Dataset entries
= = = = = = =
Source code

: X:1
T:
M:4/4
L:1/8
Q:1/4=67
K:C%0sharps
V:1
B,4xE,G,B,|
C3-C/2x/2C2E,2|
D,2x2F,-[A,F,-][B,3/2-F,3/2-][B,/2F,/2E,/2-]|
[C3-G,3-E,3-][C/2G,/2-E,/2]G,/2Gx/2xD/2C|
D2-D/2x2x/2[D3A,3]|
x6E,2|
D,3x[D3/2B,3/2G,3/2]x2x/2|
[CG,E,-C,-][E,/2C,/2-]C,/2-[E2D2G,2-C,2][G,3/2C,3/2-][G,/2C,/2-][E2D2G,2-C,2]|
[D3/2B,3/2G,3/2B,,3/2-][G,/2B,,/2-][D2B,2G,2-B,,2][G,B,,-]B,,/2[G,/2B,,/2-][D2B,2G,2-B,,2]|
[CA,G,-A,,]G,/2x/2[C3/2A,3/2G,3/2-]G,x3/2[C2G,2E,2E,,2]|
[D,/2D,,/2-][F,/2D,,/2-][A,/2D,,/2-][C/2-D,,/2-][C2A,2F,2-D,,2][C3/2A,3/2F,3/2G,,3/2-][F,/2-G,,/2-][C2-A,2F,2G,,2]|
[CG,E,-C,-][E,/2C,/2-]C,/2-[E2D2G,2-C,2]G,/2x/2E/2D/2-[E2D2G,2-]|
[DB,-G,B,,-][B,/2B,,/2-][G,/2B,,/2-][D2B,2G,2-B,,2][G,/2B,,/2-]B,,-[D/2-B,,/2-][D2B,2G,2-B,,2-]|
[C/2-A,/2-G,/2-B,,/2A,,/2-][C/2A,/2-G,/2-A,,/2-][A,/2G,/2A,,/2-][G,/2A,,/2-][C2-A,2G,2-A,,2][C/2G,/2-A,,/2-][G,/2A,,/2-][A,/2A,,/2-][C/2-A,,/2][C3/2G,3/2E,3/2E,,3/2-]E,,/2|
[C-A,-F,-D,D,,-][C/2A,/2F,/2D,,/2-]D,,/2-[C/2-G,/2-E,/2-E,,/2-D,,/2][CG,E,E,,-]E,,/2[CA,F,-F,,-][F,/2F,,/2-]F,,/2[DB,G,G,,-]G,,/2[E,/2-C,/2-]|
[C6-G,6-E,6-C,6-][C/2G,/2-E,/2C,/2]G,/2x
= = = = = = =
◆ What to do ◆
Set down the data above once more so that nothing differs from the original.

◆ Task answer ◆
Source code

: X:1
T:
M:4/4
L:1/8
Q:1/4=67
K:C%0sharps
V:1
B,4xE,G,B,|
C3-C/2x/2C2E,2|
D,2x2F,-[A,F,-][B,3/2-F,3/2-][B,/2F,/2E,/2-]|
[C3-G,3-E,3-][C/2G,/2-E,/2]G,/2Gx/2xD/2C|
D2-D/2x2x/2[D3A,3]|
x6E,2|
D,3x[D3/2B,3/2G,3/2]x2x/2|
[CG,E,-C,-][E,/2C,/2-]C,/2-[E2D2G,2-C,2][G,3/2C,3/2-][G,/2C,/2-][E2D2G,2-C,2]|
[D3/2B,3/2G,3/2B,,3/2-][G,/2B,,/2-][D2B,2G,2-B,,2][G,B,,-]B,,/2[G,/2B,,/2-][D2B,2G,2-B,,2]|
[CA,G,-A,,]G,/2x/2[C3/2A,3/2G,3/2-]G,x3/2[C2G,2E,2E,,2]|
[D,/2D,,/2-][F,/2D,,/2-][A,/2D,,/2-][C/2-D,,/2-][C2A,2F,2-D,,2][C3/2A,3/2F,3/2G,,3/2-][F,/2-G,,/2-][C2-A,2F,2G,,2]|
[CG,E,-C,-][E,/2C,/2-]C,/2-[E2D2G,2-C,2]G,/2x/2E/2D/2-[E2D2G,2-]|
[DB,-G,B,,-][B,/2B,,/2-][G,/2B,,/2-][D2B,2G,2-B,,2][G,/2B,,/2-]B,,-[D/2-B,,/2-][D2B,2G,2-B,,2-]|
[C/2-A,/2-G,/2-B,,/2A,,/2-][C/2A,/2-G,/2-A,,/2-][A,/2G,/2A,,/2-][G,/2A,,/2-][C2-A,2G,2-A,,2][C/2G,/2-A,,/2-][G,/2A,,/2-][A,/2A,,/2-][C/2-A,,/2][C3/2G,3/2E,3/2E,,3/2-]E,,/2|
[C-A,-F,-D,D,,-][C/2A,/2F,/2D,,/2-]D,,/2-[C/2-G,/2-E,/2-E,,/2-D,,/2][CG,E,E,,-]E,,/2[CA,F,-F,,-][F,/2F,,/2-]F,,/2[DB,G,G,,-]G,,/2[E,/2-C,/2-]|
[C6-G,6-E,6-C,6-][C/2G,/2-E,/2C,/2]G,/2x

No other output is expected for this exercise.